Kekerasan di Amsterdam adalah sebuah pengecualian, bukan sesuatu yang biasa dari para penggemar sepak bola, katanya.
“Jika kita tidak menghasut kebencian antara komunitas, saya pikir orang dapat hidup dengan sangat damai, terutama di dalam stadion. Karena itu adalah olahraga. Dan sangat disayangkan jika politik masuk ke dalam olahraga.”
Untuk pertandingan Prancis-Israel, 4.000 polisi diharapkan akan dip mobilisasi, dibandingkan dengan 1.200-1.300 biasanya ketika stadion penuh, menurut prefek polisi Paris Laurent Nunez.
Pihak berwenang Israel telah menyarankan pendukung untuk tidak pergi ke pertandingan di Prancis dan memperingatkan warga Israel di luar negeri untuk tidak mengenakan simbol Israel atau Yahudi yang mudah dikenali.

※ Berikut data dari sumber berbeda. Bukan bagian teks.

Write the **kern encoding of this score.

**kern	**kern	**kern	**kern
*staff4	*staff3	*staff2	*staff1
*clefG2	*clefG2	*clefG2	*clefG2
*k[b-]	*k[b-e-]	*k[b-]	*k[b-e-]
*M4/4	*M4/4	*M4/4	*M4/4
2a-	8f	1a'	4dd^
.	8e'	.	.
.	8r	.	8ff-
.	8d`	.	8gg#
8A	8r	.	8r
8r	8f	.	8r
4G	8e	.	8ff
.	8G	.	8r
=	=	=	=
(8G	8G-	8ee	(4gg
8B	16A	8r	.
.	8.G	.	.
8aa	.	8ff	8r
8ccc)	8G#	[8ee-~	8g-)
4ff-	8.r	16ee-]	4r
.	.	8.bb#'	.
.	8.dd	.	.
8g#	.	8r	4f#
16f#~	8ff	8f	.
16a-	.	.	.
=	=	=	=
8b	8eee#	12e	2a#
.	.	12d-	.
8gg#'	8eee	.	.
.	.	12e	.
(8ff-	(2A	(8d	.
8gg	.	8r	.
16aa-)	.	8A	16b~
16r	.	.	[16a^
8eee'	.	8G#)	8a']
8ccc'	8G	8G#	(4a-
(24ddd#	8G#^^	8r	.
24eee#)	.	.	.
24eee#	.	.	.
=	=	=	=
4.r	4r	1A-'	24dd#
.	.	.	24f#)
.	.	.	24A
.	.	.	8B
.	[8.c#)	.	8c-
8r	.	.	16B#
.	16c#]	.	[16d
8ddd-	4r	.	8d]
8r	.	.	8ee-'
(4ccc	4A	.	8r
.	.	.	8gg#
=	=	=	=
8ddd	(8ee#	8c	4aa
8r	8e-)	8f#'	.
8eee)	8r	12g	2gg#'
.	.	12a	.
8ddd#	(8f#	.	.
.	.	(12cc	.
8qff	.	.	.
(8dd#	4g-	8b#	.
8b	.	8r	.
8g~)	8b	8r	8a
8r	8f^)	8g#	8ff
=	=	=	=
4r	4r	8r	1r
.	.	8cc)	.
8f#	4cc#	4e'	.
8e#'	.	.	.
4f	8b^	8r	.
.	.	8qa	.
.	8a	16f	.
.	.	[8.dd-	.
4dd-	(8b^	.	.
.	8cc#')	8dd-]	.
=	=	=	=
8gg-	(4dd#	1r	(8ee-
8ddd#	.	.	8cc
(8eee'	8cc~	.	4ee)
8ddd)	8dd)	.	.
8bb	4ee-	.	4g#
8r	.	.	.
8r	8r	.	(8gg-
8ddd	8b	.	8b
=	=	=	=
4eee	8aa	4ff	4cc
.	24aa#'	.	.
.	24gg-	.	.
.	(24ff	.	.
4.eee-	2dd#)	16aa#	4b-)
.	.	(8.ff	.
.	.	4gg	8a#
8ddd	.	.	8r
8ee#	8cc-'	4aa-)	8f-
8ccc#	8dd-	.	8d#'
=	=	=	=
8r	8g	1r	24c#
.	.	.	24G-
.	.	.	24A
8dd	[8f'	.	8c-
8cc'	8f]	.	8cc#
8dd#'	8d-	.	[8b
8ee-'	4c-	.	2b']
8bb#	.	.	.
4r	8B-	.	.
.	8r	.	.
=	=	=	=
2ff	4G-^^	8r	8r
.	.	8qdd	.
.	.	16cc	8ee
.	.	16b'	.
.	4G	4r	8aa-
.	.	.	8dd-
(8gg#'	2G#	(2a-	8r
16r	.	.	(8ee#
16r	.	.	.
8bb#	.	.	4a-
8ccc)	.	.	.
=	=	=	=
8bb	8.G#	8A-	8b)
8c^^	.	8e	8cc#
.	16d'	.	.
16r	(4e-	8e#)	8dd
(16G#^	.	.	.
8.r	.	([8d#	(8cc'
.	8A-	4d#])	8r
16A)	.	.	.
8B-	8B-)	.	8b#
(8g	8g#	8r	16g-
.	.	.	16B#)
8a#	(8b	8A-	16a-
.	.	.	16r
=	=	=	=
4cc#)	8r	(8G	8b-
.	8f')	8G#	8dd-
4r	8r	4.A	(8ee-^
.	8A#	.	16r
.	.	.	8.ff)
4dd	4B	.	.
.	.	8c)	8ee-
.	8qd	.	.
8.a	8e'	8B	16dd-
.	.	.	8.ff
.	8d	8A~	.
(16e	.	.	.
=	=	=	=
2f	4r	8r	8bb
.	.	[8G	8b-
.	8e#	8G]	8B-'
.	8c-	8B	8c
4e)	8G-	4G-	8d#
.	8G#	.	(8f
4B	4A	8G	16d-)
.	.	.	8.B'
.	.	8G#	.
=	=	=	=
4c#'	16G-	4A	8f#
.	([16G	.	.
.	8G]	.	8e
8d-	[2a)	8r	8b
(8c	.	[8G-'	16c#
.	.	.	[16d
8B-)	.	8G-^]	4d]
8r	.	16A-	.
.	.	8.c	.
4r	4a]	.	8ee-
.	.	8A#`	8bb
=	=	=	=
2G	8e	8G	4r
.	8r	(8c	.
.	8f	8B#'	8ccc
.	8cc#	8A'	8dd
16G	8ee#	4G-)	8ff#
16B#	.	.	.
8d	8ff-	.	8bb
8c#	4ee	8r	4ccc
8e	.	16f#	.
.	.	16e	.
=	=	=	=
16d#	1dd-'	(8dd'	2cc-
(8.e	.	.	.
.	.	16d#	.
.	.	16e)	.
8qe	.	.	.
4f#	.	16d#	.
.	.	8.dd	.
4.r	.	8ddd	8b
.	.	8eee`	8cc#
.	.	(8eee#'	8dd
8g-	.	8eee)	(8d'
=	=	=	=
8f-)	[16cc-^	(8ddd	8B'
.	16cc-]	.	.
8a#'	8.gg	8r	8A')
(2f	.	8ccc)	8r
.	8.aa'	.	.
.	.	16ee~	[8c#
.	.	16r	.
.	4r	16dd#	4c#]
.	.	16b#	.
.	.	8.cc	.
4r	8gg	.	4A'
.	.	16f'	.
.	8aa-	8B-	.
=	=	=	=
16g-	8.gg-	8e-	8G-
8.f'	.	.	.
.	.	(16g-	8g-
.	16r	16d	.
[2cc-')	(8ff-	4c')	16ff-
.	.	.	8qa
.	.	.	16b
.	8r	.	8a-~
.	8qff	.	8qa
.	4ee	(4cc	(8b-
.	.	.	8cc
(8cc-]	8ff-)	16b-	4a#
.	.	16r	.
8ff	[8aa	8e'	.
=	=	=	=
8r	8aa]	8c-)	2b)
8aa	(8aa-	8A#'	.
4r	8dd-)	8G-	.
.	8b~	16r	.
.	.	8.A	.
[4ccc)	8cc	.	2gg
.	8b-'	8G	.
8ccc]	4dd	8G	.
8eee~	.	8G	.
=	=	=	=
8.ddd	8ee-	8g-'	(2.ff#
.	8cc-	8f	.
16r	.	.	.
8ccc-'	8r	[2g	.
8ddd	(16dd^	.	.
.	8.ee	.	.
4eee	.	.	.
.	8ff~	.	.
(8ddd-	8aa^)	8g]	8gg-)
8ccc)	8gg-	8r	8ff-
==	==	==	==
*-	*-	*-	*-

Anggota parlemen dari partai kiri Prancis yang Bersatu (LFI), yang simpatik terhadap penderitaan rakyat Palestina, juga turut mendukung seruan boikot.
“Ada boikot aktif pada pertandingan itu, dan begitu banyak dari kami pasti tidak akan menontonnya, meskipun kami sangat mencintai sepak bola,” kata Lambert.
Penolakan global terhadap genosida Israel terhadap Palestina di Gaza semakin terlihat dalam acara olahraga sepak bola.
Minggu lalu, penggemar Paris Saint-Germain mengungkapkan spanduk “Free Palestine” selama pertandingan Liga Champions di stadion Parc des Princes. Menteri Dalam Negeri Prancis Bruno Retailleau mengkritik langkah tersebut, mengatakan bahwa spanduk tersebut “tidak seharusnya ada di dalam stadion”.